>>>>

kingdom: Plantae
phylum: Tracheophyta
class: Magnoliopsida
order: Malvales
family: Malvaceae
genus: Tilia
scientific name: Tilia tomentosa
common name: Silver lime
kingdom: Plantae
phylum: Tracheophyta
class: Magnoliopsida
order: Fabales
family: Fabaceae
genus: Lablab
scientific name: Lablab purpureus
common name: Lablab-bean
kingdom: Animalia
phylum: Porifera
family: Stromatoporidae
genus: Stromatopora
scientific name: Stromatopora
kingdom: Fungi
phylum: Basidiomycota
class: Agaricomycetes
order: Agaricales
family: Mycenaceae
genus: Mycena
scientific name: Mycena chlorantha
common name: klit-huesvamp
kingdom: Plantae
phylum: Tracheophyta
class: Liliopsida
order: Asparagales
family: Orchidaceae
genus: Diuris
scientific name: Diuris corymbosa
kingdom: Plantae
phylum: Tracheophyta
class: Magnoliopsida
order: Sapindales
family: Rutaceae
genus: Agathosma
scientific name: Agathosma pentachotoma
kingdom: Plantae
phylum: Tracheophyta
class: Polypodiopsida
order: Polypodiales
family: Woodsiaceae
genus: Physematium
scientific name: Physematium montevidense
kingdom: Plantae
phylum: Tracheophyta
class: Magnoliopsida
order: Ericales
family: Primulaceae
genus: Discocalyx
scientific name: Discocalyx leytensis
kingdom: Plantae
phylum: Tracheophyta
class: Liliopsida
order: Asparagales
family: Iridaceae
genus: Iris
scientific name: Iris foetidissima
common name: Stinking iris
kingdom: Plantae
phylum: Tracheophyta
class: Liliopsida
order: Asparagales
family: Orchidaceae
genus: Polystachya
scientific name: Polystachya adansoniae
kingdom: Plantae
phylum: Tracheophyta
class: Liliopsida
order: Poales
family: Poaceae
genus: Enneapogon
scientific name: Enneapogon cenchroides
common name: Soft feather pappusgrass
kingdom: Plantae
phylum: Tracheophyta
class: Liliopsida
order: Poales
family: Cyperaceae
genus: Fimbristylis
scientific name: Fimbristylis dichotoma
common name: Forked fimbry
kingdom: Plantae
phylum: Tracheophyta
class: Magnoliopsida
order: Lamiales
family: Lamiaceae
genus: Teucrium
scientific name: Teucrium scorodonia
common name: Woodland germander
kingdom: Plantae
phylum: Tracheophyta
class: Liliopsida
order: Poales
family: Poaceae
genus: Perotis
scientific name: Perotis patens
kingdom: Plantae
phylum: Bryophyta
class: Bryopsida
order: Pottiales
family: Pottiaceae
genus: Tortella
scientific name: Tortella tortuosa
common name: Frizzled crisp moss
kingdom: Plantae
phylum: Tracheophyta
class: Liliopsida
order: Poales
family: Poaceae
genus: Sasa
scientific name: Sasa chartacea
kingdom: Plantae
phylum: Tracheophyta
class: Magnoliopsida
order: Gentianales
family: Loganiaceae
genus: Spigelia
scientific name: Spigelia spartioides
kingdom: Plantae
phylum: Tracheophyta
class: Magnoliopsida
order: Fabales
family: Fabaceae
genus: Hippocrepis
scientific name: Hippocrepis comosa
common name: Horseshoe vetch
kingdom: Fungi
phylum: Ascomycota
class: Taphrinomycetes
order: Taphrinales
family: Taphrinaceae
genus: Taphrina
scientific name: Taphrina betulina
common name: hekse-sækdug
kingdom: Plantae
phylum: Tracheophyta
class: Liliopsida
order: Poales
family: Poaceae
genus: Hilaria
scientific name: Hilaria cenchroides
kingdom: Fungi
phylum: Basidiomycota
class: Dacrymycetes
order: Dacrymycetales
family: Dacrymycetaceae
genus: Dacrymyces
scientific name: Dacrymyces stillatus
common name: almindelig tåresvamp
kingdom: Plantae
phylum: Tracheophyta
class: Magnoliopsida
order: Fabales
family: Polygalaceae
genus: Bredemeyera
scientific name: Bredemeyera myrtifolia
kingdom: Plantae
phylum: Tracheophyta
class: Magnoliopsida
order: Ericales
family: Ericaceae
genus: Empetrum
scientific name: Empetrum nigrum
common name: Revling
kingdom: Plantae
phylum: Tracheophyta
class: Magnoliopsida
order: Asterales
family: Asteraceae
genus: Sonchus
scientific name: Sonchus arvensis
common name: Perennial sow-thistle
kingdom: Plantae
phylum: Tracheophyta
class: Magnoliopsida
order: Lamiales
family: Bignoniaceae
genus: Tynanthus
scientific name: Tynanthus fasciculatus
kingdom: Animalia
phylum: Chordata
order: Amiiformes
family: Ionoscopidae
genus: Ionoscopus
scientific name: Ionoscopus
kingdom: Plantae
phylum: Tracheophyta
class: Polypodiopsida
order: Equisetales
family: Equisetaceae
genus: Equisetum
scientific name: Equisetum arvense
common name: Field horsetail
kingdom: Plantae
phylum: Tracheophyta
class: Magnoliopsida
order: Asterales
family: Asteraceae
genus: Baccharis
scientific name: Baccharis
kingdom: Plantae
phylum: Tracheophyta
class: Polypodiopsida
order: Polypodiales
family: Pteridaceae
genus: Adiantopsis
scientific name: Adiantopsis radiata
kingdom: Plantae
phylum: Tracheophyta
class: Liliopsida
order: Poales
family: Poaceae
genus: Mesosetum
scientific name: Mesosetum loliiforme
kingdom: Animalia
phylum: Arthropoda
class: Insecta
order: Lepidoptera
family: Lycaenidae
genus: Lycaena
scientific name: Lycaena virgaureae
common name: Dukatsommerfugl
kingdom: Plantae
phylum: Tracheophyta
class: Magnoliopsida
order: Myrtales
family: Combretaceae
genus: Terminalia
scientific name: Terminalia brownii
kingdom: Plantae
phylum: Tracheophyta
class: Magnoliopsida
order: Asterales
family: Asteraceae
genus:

<<<<

**Requirement**
Convert the stretch of material from its start through the first line containing "order: Sapindales" into a JSON list of strings, with one string per line and blank lines omitted.

**Task response**
[
  "kingdom: Plantae",
  "phylum: Tracheophyta",
  "class: Magnoliopsida",
  "order: Malvales",
  "family: Malvaceae",
  "genus: Tilia",
  "scientific name: Tilia tomentosa",
  "common name: Silver lime",
  "kingdom: Plantae",
  "phylum: Tracheophyta",
  "class: Magnoliopsida",
  "order: Fabales",
  "family: Fabaceae",
  "genus: Lablab",
  "scientific name: Lablab purpureus",
  "common name: Lablab-bean",
  "kingdom: Animalia",
  "phylum: Porifera",
  "family: Stromatoporidae",
  "genus: Stromatopora",
  "scientific name: Stromatopora",
  "kingdom: Fungi",
  "phylum: Basidiomycota",
  "class: Agaricomycetes",
  "order: Agaricales",
  "family: Mycenaceae",
  "genus: Mycena",
  "scientific name: Mycena chlorantha",
  "common name: klit-huesvamp",
  "kingdom: Plantae",
  "phylum: Tracheophyta",
  "class: Liliopsida",
  "order: Asparagales",
  "family: Orchidaceae",
  "genus: Diuris",
  "scientific name: Diuris corymbosa",
  "kingdom: Plantae",
  "phylum: Tracheophyta",
  "class: Magnoliopsida",
  "order: Sapindales"
]